Wie hat der Bundesgerichtshof (BGH) geurteilt?
Internetnutzer, die ihr Wlan für die Allgemeinheit öffnen, können künftig nicht mehr auf Unterlassung verklagt werden, wenn jemand ihren Anschluss für illegale Uploads missbraucht. Der BGH bestätigte damit eine gesetzliche Neuregelung von 2017 zur Abschaffung der sogenannten Störerhaftung in den wesentlichen Punkten. Vor dem Hintergrund des neuen Telemediengesetzes (TMG) prüfte das Gericht einen Fall, in dem ein Computerspiel illegal im Netz verbreitet worden war. (Az.: I ZR 64/17).
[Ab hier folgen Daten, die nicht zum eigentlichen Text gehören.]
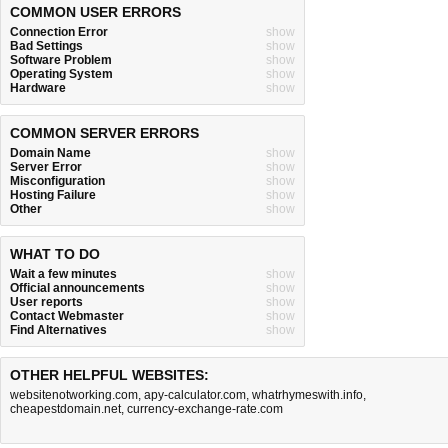
COMMON USER ERRORS
Connection Error
show
Bad Settings
show
Software Problem
show
Operating System
show
Hardware
show
COMMON SERVER ERRORS
Domain Name
show
Server Error
show
Misconfiguration
show
Hosting Failure
show
Other
show
WHAT TO DO
Wait a few minutes
show
Official announcements
show
User reports
show
Contact Webmaster
show
Find Alternatives
show
OTHER HELPFUL WEBSITES:
websitenotworking.com
,
apy-calculator.com
,
whatrhymeswith.info
,
cheapestdomain.net
,
currency-exchange-rate.com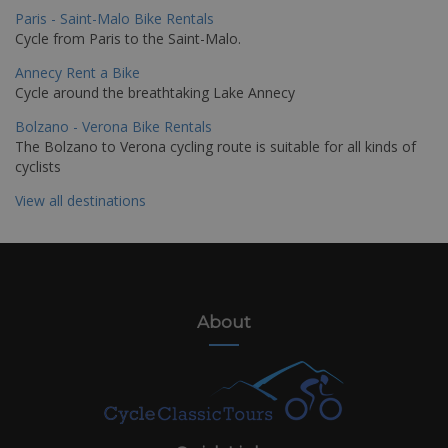
Paris - Saint-Malo Bike Rentals
Cycle from Paris to the Saint-Malo.
Annecy Rent a Bike
Cycle around the breathtaking Lake Annecy
Bolzano - Verona Bike Rentals
The Bolzano to Verona cycling route is suitable for all kinds of
cyclists
View all destinations
About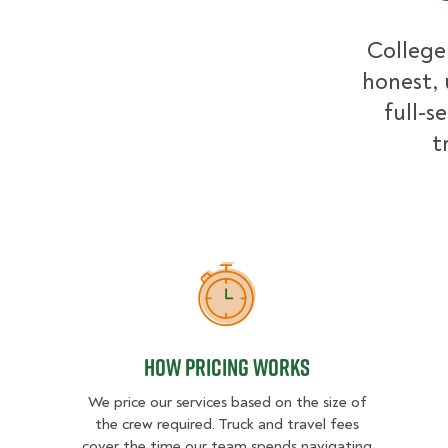
College
honest, 
full-s
t
How Pricing Works
How Pricing Works
We price our services based on the size of
the crew required. Truck and travel fees
cover the time our team spends navigating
Worum ging es vor dem BGH?
Ein Produzent und Vermarkter von Computerspielen hatte einen Mann verklagt, über dessen Internetanschluss 2013 in einer Tauschbörse das Spiel "Dead Island" zum Herunterladen angeboten wurde. Die Firma mahnte den Anschlussinhaber ab und forderte ihn zur Abgabe einer sogenannten strafbewehrten Unterlassungserklärung auf. Zwei Jahre zuvor hatte sie ihn schon wegen anderer Urheberrechtsverletzungen durch Filesharing über seinen Internetanschluss anwaltlich abgemahnt. Der IT-Fachmann, der fünf offene Wlan-Hotspots und zwei Übergangsknoten zum Tor-Netzwerk betreibt, wies die Verantwortung für illegale Uploads von sich. Über das dezentrale Tor-Netzwerk können Menschen anonym über Tor-Zugangsknoten auf fremden Rechnern im Internet surfen.
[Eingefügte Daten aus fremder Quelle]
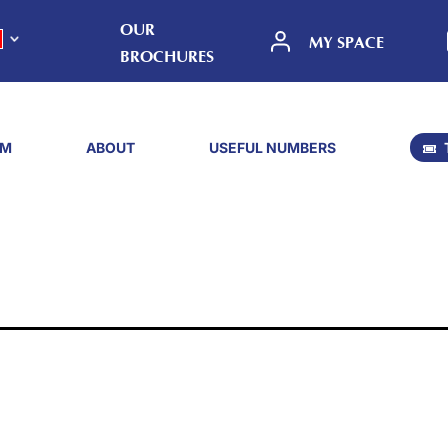
OUR
MY SPACE
BROCHURES
SM
ABOUT
USEFUL NUMBERS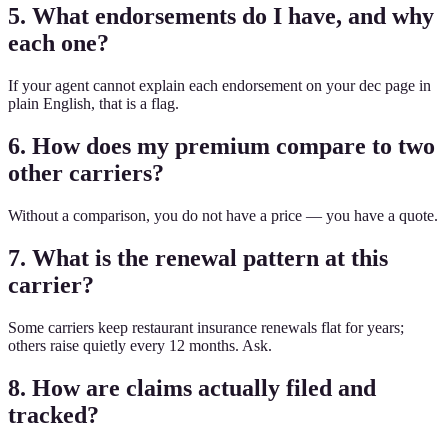
5. What endorsements do I have, and why
each one?
If your agent cannot explain each endorsement on your dec page in
plain English, that is a flag.
6. How does my premium compare to two
other carriers?
Without a comparison, you do not have a price — you have a quote.
7. What is the renewal pattern at this
carrier?
Some carriers keep restaurant insurance renewals flat for years;
others raise quietly every 12 months. Ask.
8. How are claims actually filed and
tracked?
Welche Bedeutung hat der Fall?
Auf den ersten Blick ging es nur um einen Filesharing-Altfall. Die BGH-Richter haben nun aber über diesen Fall hinaus bestätigt, dass die Abschaffung der Störerhaftung aus dem seit Herbst 2017 erneuerten TMG mit Europarecht vereinbar sei. Die Begründung: Die geschädigten Firmen könnten den Wlan-Betreiber immer noch gerichtlich zur Sperrung bestimmter Inhalte verpflichten. Damit seien ihre Urheberrechte ausreichend geschützt.
Nach dem neuen Telemediengesetz lässt sich weder ein Unterlassungs- noch ein Schadenersatzanspruch ableiten. Werden Urheberrechte verletzt, sind aber eben Nutzungssperren möglich. Das Gericht bleibt allerdings vage, wie solche Sperren konkret aussehen sollen. In der Urteilsbegründung zum vorliegenden Fall heißt es nur: Die Sperrung von Filesharing-Software sei technisch möglich und dem Beklagten zumutbar.
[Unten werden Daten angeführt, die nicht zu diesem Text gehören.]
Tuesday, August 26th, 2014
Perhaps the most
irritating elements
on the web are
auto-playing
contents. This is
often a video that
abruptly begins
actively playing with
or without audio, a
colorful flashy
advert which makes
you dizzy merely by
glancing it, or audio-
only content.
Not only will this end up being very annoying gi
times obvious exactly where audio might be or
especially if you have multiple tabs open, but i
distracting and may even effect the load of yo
Auch sei der Anspruch auf Sperrmaßnahmen nicht auf bestimmte Technik beschränkt. Es könne die Pflicht zur Registrierung von Nutzern, zur Verschlüsselung des Zugangs mit einem Passwort oder - im äußersten Fall - zur vollständigen Sperrung des Zugangs umfassen. In einer zurückhaltenden Variante können auch einzelne Filesharing-Dienste auf einem Router gesperrt werden.
Ob die Computerspiel-Firma den Beklagten aber in diesem Fall zwingen kann, bestimmte Inhalte zu sperren, wollte der BGH nicht entscheiden. Dazu verwies er den Fall zurück an das Oberlandesgericht (OLG) Düsseldorf.
Wie urteilten die Vorinstanzen?
Landgericht und OLG Düsseldorf hatten der Firma recht gegeben: Der Mann hafte als "Störer" - egal, ob die Rechtsverletzung über seinen offenen Wlan-Hotspot oder den Tor-Exit-Node ging. Er hätte seinen Internetanschluss gegen die missbräuchliche Nutzung durch Dritte schützen müssen. "Störer" war nach alter Rechtslage, wer - ohne Täter oder Teilnehmer zu sein - "in irgendeiner Weise willentlich oder adäquat kausal zur Verletzung des geschützten Rechtes beiträgt". Gegen das OLG-Urteil hatte der Anschlussinhaber dann Revision beim BGH eingelegt.